Another conspicuous initiative was the introduction of the AR’s popular annual awardfor emerging architects. Inaugurated in 1999 as a riposte to the prevailing penchant for dutifully doling out gongs for lifetime achievement, it was an instant success and is still a crucial part of the magazine’s extracurricular activities. Such enthusiasms were countered by Davey’s vigorous disdain for mediocre philistinism, corporate capitalism (both in architecture and publishing) and ‘fads’, a favourite epithet regularly employed to dismiss anything he considered pretentious. Consigned to this broad church were paper architects, Po-Mo, amorphous blobitecture (‘Moebius writhings’) and the wilder shores of theory. 

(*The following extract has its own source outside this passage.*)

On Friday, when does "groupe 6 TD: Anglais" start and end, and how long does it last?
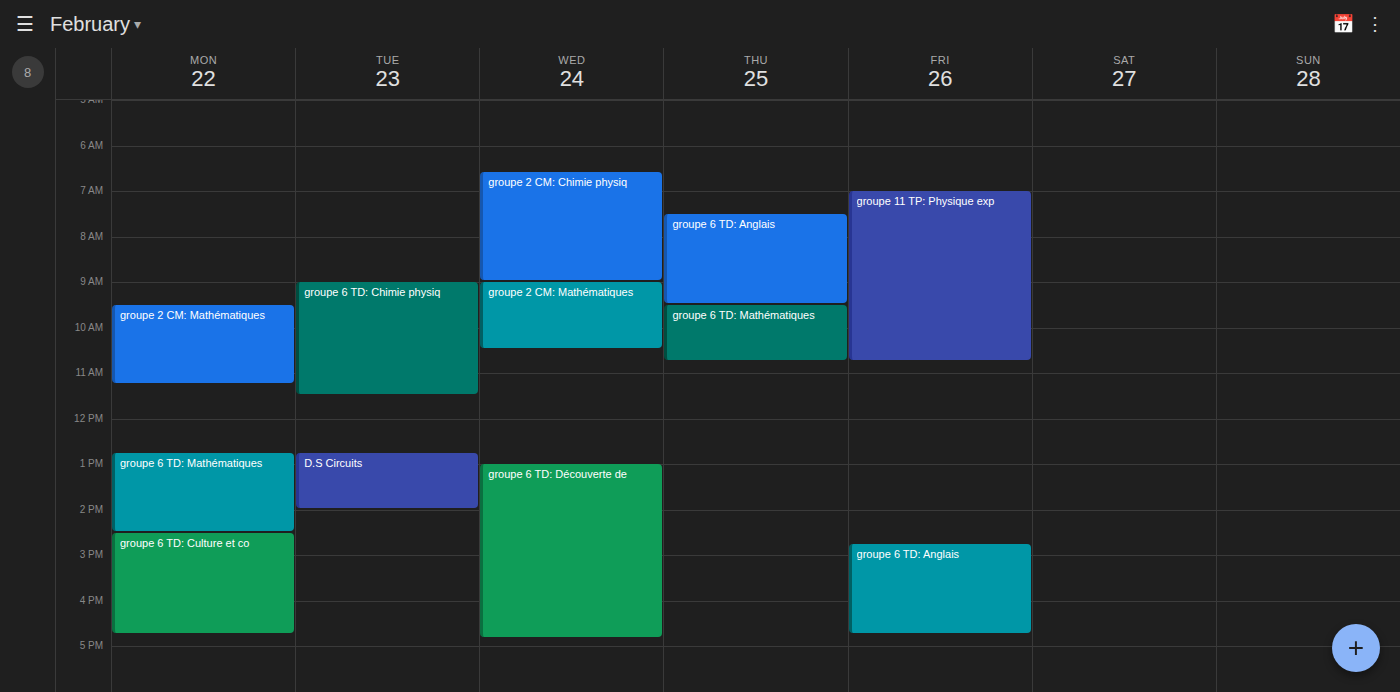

Always in demand for lectures and juries, he travelled extensively, from Peru to Pakistan. At successive Venice Biennales he did a plausible impersonation of Gustav von Aschenbach in cream linen suit and Panama hat. And as generations of AR collaborators and co-conspirators can testify, he enjoyed prandial conviviality and was appalled by the relentless creep of the al-desko lunch.
At the time of Davey’s retirement, Kenneth Frampton wrote: ‘One comes to see that the somewhat dandified, detached form of the editor was always a mask that served to conceal a critical acumen of exceptional range and scope’. His final issue of March 2005 was a cri-de-coeur in a world succumbing to the pernicious cult of starchitecture and neoliberal excess. ‘Architecture cannot help being a commentary on human life’, he wrote, ‘but a large number of architects seem determined to demonstrate how indifferent to ordinary concerns they are.’ As well as being a deeply personal loss for his family and friends, his death extinguishes yet another point of light in a generational constellation of critics who illuminated their times. ‘Ave atque vale’ read the invitations to his retirement party at the Royal Academy. Now, sadly, he’s gone for good. Hail and farewell.